#### Working data ####

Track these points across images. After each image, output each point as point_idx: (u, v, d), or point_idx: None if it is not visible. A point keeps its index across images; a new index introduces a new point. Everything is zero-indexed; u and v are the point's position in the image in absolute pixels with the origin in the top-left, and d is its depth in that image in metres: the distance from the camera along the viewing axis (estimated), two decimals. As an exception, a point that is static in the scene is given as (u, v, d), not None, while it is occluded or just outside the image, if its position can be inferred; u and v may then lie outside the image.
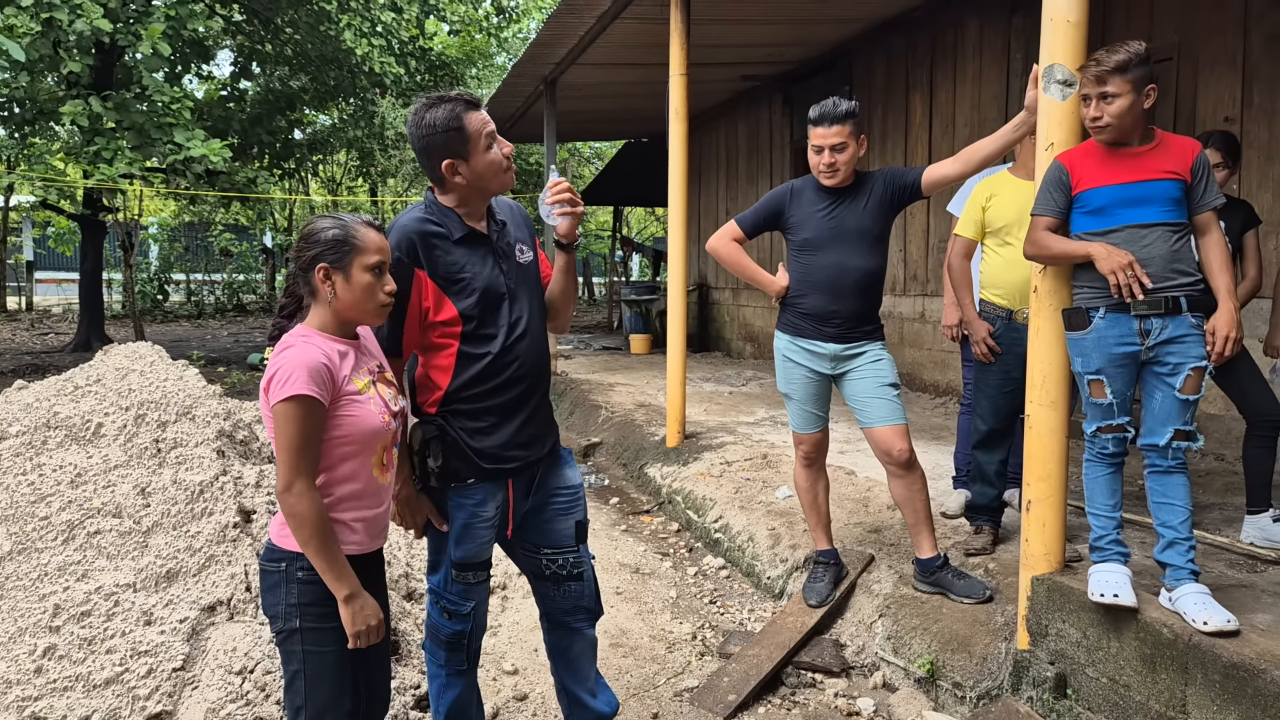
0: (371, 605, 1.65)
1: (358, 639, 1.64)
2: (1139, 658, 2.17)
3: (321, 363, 1.59)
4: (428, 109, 1.84)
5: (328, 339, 1.67)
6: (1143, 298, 2.16)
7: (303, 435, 1.56)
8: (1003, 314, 3.08)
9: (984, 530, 3.17)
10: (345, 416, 1.64)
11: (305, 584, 1.65)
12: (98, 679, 2.10)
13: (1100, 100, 2.19)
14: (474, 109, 1.86)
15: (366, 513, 1.71)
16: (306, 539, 1.58)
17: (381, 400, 1.71)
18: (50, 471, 2.43)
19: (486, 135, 1.85)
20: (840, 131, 2.73)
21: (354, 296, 1.65)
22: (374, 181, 18.54)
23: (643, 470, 5.15)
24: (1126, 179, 2.22)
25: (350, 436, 1.64)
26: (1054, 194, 2.31)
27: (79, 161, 9.15)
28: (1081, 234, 2.29)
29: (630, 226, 20.63)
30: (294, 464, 1.56)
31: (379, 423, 1.67)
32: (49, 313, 18.38)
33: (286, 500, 1.57)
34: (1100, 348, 2.24)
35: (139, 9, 9.13)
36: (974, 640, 2.65)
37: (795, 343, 2.90)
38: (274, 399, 1.56)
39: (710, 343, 10.20)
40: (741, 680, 2.70)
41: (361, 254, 1.64)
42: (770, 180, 8.85)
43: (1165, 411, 2.22)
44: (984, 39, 5.81)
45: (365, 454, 1.68)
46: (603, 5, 5.94)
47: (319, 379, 1.57)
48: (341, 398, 1.64)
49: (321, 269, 1.64)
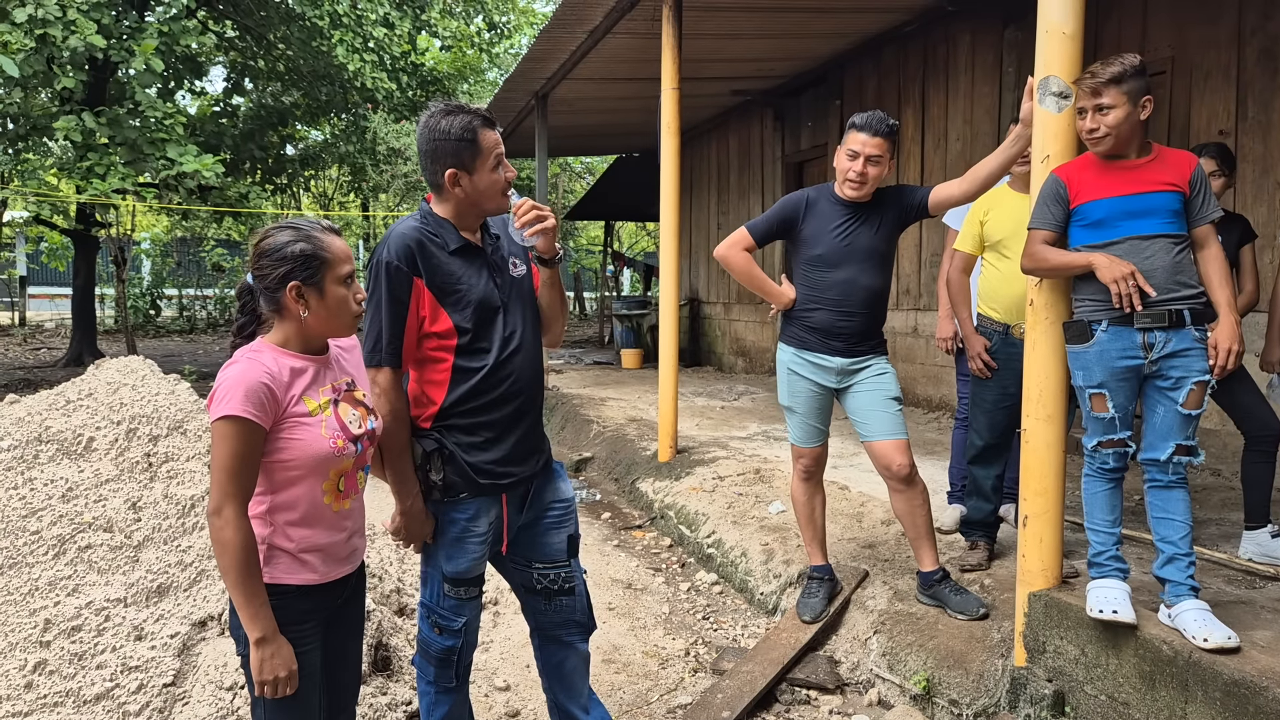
0: (285, 654, 1.52)
1: (264, 688, 1.51)
2: (1138, 675, 2.16)
3: (262, 382, 1.50)
4: (444, 115, 1.82)
5: (285, 355, 1.59)
6: (1144, 309, 2.15)
7: (235, 457, 1.47)
8: (999, 329, 3.09)
9: (979, 546, 3.17)
10: (289, 439, 1.54)
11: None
12: (88, 694, 2.07)
13: (1096, 112, 2.20)
14: (490, 126, 1.85)
15: (320, 540, 1.61)
16: (226, 568, 1.47)
17: (338, 423, 1.60)
18: (41, 486, 2.41)
19: (495, 155, 1.85)
20: (880, 144, 2.71)
21: (328, 312, 1.58)
22: (366, 196, 18.55)
23: (635, 485, 5.14)
24: (1127, 190, 2.22)
25: (294, 461, 1.55)
26: (1051, 207, 2.31)
27: (72, 177, 9.12)
28: (1081, 247, 2.28)
29: (621, 241, 20.68)
30: (224, 487, 1.47)
31: (327, 448, 1.57)
32: (42, 328, 18.25)
33: (214, 524, 1.47)
34: (1102, 361, 2.23)
35: (132, 25, 9.15)
36: (970, 657, 2.64)
37: (800, 355, 2.89)
38: (211, 416, 1.49)
39: (702, 357, 10.21)
40: (735, 697, 2.68)
41: (333, 266, 1.56)
42: (762, 194, 8.90)
43: (1167, 426, 2.21)
44: (976, 52, 5.88)
45: (313, 479, 1.58)
46: (594, 20, 5.98)
47: (256, 400, 1.49)
48: (286, 419, 1.54)
49: (294, 287, 1.55)
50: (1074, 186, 2.27)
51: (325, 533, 1.63)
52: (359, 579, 1.80)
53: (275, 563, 1.59)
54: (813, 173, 8.23)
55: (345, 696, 1.80)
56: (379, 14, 11.20)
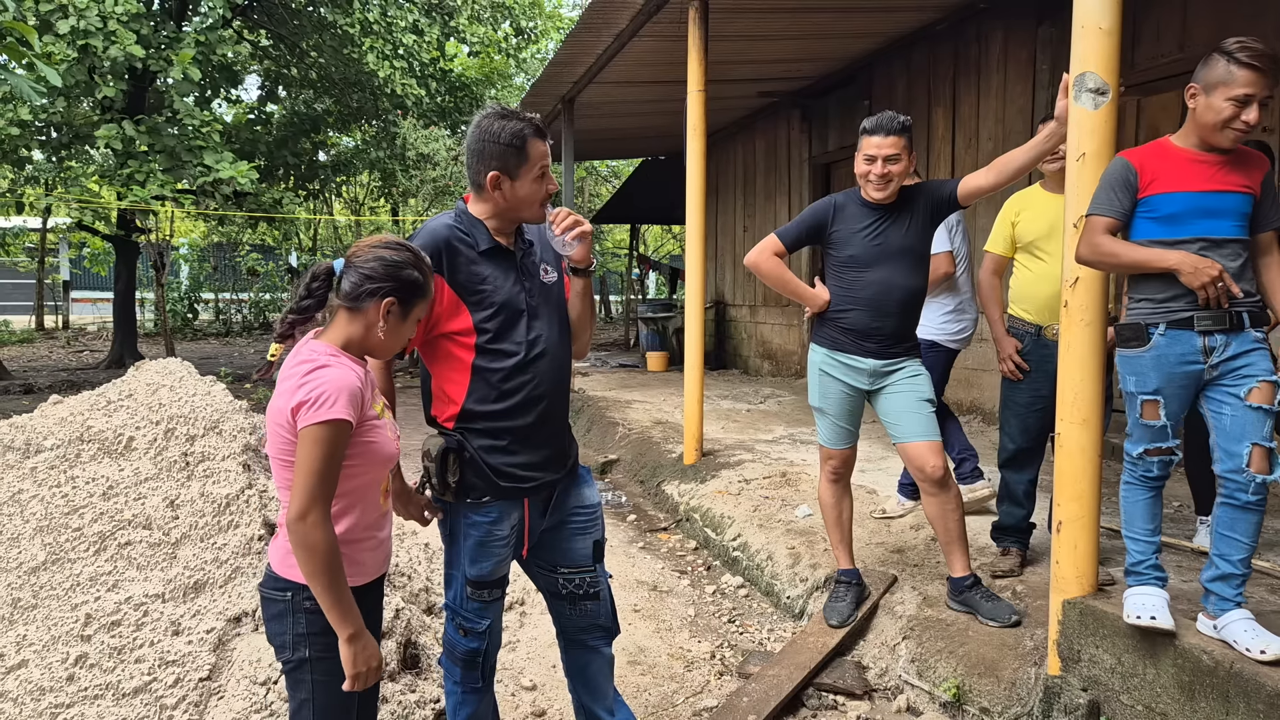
0: (373, 646, 1.57)
1: (356, 681, 1.55)
2: (1177, 685, 2.11)
3: (358, 387, 1.54)
4: (498, 118, 1.84)
5: (352, 360, 1.60)
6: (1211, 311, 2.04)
7: (329, 460, 1.48)
8: (1031, 330, 3.04)
9: (1011, 551, 3.12)
10: (367, 443, 1.58)
11: (313, 614, 1.57)
12: (127, 688, 2.12)
13: (1260, 105, 2.02)
14: (540, 137, 1.86)
15: (373, 539, 1.67)
16: (316, 572, 1.48)
17: (393, 425, 1.67)
18: (83, 484, 2.47)
19: (540, 166, 1.86)
20: (895, 143, 2.70)
21: (394, 337, 1.61)
22: (395, 201, 18.80)
23: (660, 487, 5.13)
24: (1204, 187, 2.10)
25: (369, 464, 1.58)
26: (1118, 194, 2.15)
27: (113, 184, 9.37)
28: (1145, 241, 2.16)
29: (647, 244, 20.71)
30: (314, 491, 1.47)
31: (392, 449, 1.64)
32: (84, 330, 18.77)
33: (299, 529, 1.47)
34: (1159, 367, 2.13)
35: (170, 36, 9.37)
36: (1002, 664, 2.60)
37: (833, 357, 2.87)
38: (309, 421, 1.47)
39: (727, 360, 10.18)
40: (761, 701, 2.66)
41: (423, 305, 1.63)
42: (789, 197, 8.85)
43: (1238, 426, 2.07)
44: (1009, 50, 5.80)
45: (377, 481, 1.63)
46: (621, 23, 6.00)
47: (356, 404, 1.51)
48: (365, 422, 1.57)
49: (389, 303, 1.59)
50: (1146, 174, 2.14)
51: (377, 531, 1.68)
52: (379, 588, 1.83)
53: None
54: (840, 174, 8.17)
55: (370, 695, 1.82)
56: (408, 21, 11.36)
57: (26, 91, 3.43)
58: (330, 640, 1.56)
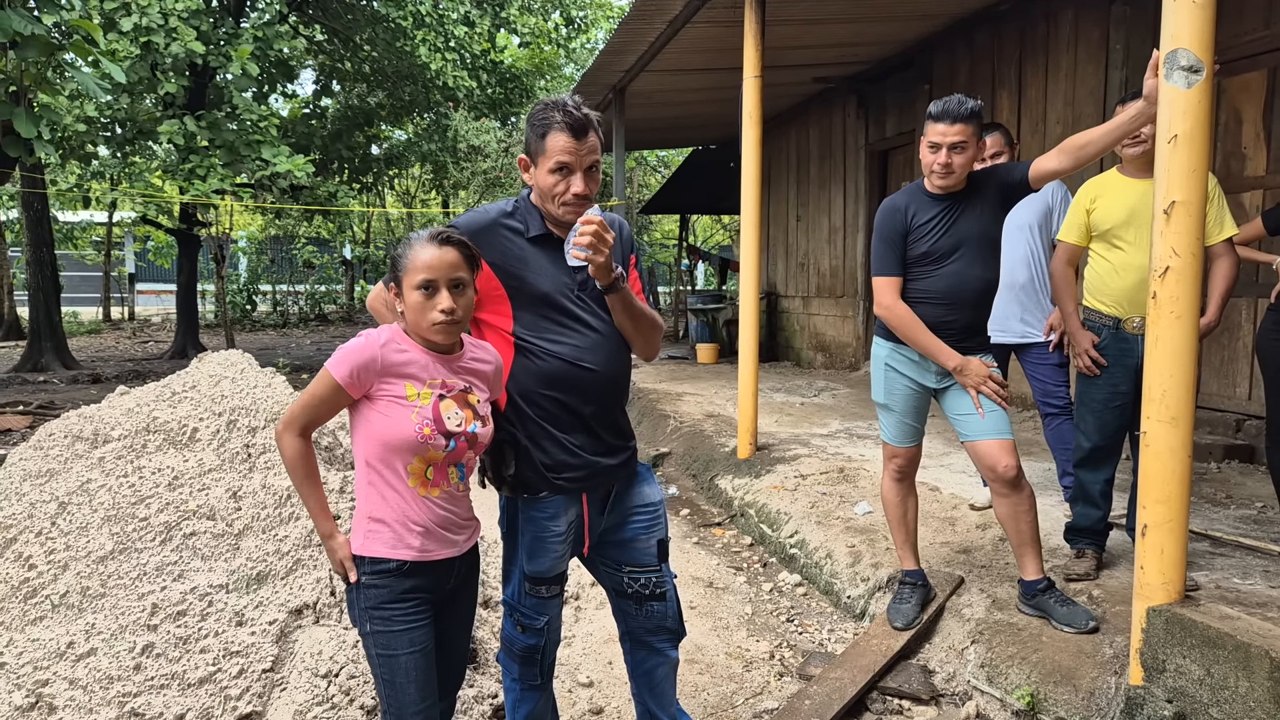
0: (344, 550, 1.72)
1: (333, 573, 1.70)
2: (1272, 699, 1.98)
3: (371, 357, 1.67)
4: (542, 106, 1.83)
5: (403, 339, 1.73)
6: None
7: (317, 398, 1.69)
8: (1109, 323, 2.89)
9: (1086, 554, 2.98)
10: (378, 414, 1.67)
11: (368, 587, 1.70)
12: (192, 678, 2.15)
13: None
14: (566, 132, 1.78)
15: (410, 519, 1.70)
16: (288, 472, 1.75)
17: (433, 414, 1.67)
18: (150, 474, 2.51)
19: (557, 162, 1.79)
20: (962, 130, 2.57)
21: (410, 312, 1.71)
22: (447, 194, 19.01)
23: (713, 481, 5.06)
24: None
25: (376, 436, 1.67)
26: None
27: (175, 178, 9.64)
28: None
29: (696, 235, 20.55)
30: (294, 412, 1.70)
31: (412, 433, 1.66)
32: (149, 322, 19.47)
33: (277, 434, 1.73)
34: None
35: (229, 32, 9.58)
36: (1079, 673, 2.47)
37: (900, 351, 2.76)
38: (328, 362, 1.69)
39: (779, 352, 10.03)
40: (824, 704, 2.59)
41: (409, 273, 1.69)
42: (844, 184, 8.65)
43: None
44: (1079, 30, 5.53)
45: (399, 459, 1.68)
46: (674, 9, 5.90)
47: (355, 372, 1.67)
48: (380, 396, 1.67)
49: (392, 287, 1.75)
50: None
51: (416, 516, 1.71)
52: (469, 572, 1.85)
53: (378, 536, 1.70)
54: (897, 161, 7.95)
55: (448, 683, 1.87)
56: (460, 13, 11.42)
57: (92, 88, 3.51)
58: (387, 614, 1.69)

####

Brief -> Copy the data precisely. Skip every picture.

Task answer ->
Track these points across images. After each image, output each point as point_idx: (u, v, d), or point_idx: None if it is not visible. A point keeps its index across images; a new index introduces a new point. Everything is zero-indexed; u and v are the point's position in the image in absolute pixels with the origin in the top-left, and d is its depth in that image in metres: the distance from the camera along the viewing axis (estimated), two decimals. As an exception, a point that is static in the scene is given as (u, v, d), not None, while it is occluded or just outside the image, if its position can be inferred; u and v may then lie outside the image.
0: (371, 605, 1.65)
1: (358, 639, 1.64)
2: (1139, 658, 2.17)
3: (321, 363, 1.59)
4: (428, 109, 1.84)
5: (328, 339, 1.67)
6: (1143, 298, 2.16)
7: (303, 435, 1.56)
8: (1003, 314, 3.08)
9: (984, 530, 3.17)
10: (345, 416, 1.64)
11: (305, 584, 1.65)
12: (98, 679, 2.10)
13: (1100, 100, 2.19)
14: (474, 109, 1.86)
15: (366, 513, 1.71)
16: (306, 539, 1.58)
17: (381, 400, 1.71)
18: (50, 471, 2.43)
19: (486, 135, 1.85)
20: (840, 131, 2.73)
21: (354, 296, 1.65)
22: (374, 181, 18.54)
23: (643, 470, 5.15)
24: (1126, 179, 2.22)
25: (350, 436, 1.64)
26: (1054, 194, 2.31)
27: (79, 161, 9.15)
28: (1081, 234, 2.29)
29: (630, 226, 20.63)
30: (294, 464, 1.56)
31: (379, 423, 1.67)
32: (49, 313, 18.38)
33: (286, 500, 1.57)
34: (1100, 348, 2.24)
35: (139, 9, 9.13)
36: (974, 640, 2.65)
37: (795, 343, 2.90)
38: (274, 399, 1.56)
39: (710, 343, 10.20)
40: (741, 680, 2.70)
41: (361, 254, 1.64)
42: (770, 180, 8.85)
43: (1165, 411, 2.22)
44: (984, 39, 5.81)
45: (365, 454, 1.68)
46: (603, 5, 5.94)
47: (319, 379, 1.57)
48: (341, 398, 1.64)
49: (321, 269, 1.64)
0: (285, 654, 1.52)
1: (264, 688, 1.51)
2: (1138, 675, 2.16)
3: (262, 382, 1.50)
4: (444, 115, 1.82)
5: (285, 355, 1.59)
6: (1144, 309, 2.15)
7: (235, 457, 1.47)
8: (999, 329, 3.09)
9: (979, 546, 3.17)
10: (289, 439, 1.54)
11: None
12: (88, 694, 2.07)
13: (1096, 112, 2.20)
14: (490, 126, 1.85)
15: (320, 540, 1.61)
16: (226, 568, 1.47)
17: (338, 423, 1.60)
18: (41, 486, 2.41)
19: (495, 155, 1.85)
20: (880, 144, 2.71)
21: (328, 312, 1.58)
22: (366, 196, 18.55)
23: (635, 485, 5.14)
24: (1127, 190, 2.22)
25: (294, 461, 1.55)
26: (1051, 207, 2.31)
27: (72, 177, 9.12)
28: (1081, 247, 2.28)
29: (621, 241, 20.68)
30: (224, 487, 1.47)
31: (327, 448, 1.57)
32: (42, 328, 18.25)
33: (214, 524, 1.47)
34: (1102, 361, 2.23)
35: (132, 25, 9.15)
36: (970, 657, 2.64)
37: (800, 355, 2.89)
38: (211, 416, 1.49)
39: (702, 357, 10.21)
40: (735, 697, 2.68)
41: (333, 266, 1.56)
42: (762, 194, 8.90)
43: (1167, 426, 2.21)
44: (976, 52, 5.88)
45: (313, 479, 1.58)
46: (594, 20, 5.98)
47: (256, 400, 1.49)
48: (286, 419, 1.54)
49: (294, 287, 1.55)
50: (1074, 186, 2.27)
51: (325, 533, 1.63)
52: (359, 579, 1.80)
53: (275, 563, 1.59)
54: (813, 173, 8.23)
55: (345, 696, 1.80)
56: (379, 14, 11.20)
0: (373, 646, 1.57)
1: (356, 681, 1.55)
2: (1177, 685, 2.11)
3: (358, 387, 1.54)
4: (498, 118, 1.84)
5: (352, 360, 1.60)
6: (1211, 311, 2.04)
7: (329, 460, 1.48)
8: (1031, 330, 3.04)
9: (1011, 551, 3.12)
10: (367, 443, 1.58)
11: (313, 614, 1.57)
12: (127, 688, 2.12)
13: (1260, 105, 2.02)
14: (540, 137, 1.86)
15: (373, 539, 1.67)
16: (316, 572, 1.48)
17: (393, 425, 1.67)
18: (83, 484, 2.47)
19: (540, 166, 1.86)
20: (895, 143, 2.70)
21: (394, 337, 1.61)
22: (395, 201, 18.80)
23: (660, 487, 5.13)
24: (1204, 187, 2.10)
25: (369, 464, 1.58)
26: (1118, 194, 2.15)
27: (113, 184, 9.37)
28: (1145, 241, 2.16)
29: (647, 244, 20.71)
30: (314, 491, 1.47)
31: (392, 449, 1.64)
32: (84, 330, 18.77)
33: (299, 529, 1.47)
34: (1159, 367, 2.13)
35: (170, 36, 9.37)
36: (1002, 664, 2.60)
37: (833, 357, 2.87)
38: (309, 421, 1.47)
39: (727, 360, 10.18)
40: (761, 701, 2.66)
41: (423, 305, 1.63)
42: (789, 197, 8.85)
43: (1238, 426, 2.07)
44: (1009, 50, 5.80)
45: (377, 481, 1.63)
46: (621, 23, 6.00)
47: (356, 404, 1.51)
48: (365, 422, 1.57)
49: (389, 303, 1.59)
50: (1146, 174, 2.14)
51: (377, 531, 1.68)
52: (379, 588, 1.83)
53: None
54: (840, 174, 8.17)
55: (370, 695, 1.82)
56: (408, 21, 11.36)
57: (26, 91, 3.43)
58: (330, 640, 1.56)
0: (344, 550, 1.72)
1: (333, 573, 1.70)
2: (1272, 699, 1.98)
3: (371, 357, 1.67)
4: (542, 106, 1.83)
5: (403, 339, 1.73)
6: None
7: (317, 398, 1.69)
8: (1109, 323, 2.89)
9: (1086, 554, 2.98)
10: (378, 414, 1.67)
11: (368, 587, 1.70)
12: (192, 678, 2.15)
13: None
14: (566, 132, 1.78)
15: (410, 519, 1.70)
16: (288, 472, 1.75)
17: (433, 414, 1.67)
18: (150, 474, 2.51)
19: (557, 162, 1.79)
20: (962, 130, 2.57)
21: (410, 312, 1.71)
22: (447, 194, 19.01)
23: (713, 481, 5.06)
24: None
25: (376, 436, 1.67)
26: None
27: (175, 178, 9.64)
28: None
29: (696, 235, 20.55)
30: (294, 412, 1.70)
31: (412, 433, 1.66)
32: (149, 322, 19.47)
33: (277, 434, 1.73)
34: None
35: (229, 32, 9.58)
36: (1079, 673, 2.47)
37: (900, 351, 2.76)
38: (328, 362, 1.69)
39: (779, 352, 10.03)
40: (824, 704, 2.59)
41: (409, 273, 1.69)
42: (844, 184, 8.65)
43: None
44: (1079, 30, 5.53)
45: (399, 459, 1.68)
46: (674, 9, 5.90)
47: (355, 372, 1.67)
48: (380, 396, 1.67)
49: (392, 287, 1.75)
50: None
51: (416, 516, 1.71)
52: (469, 572, 1.85)
53: (378, 536, 1.70)
54: (897, 161, 7.95)
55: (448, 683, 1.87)
56: (460, 13, 11.42)
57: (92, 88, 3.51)
58: (387, 614, 1.69)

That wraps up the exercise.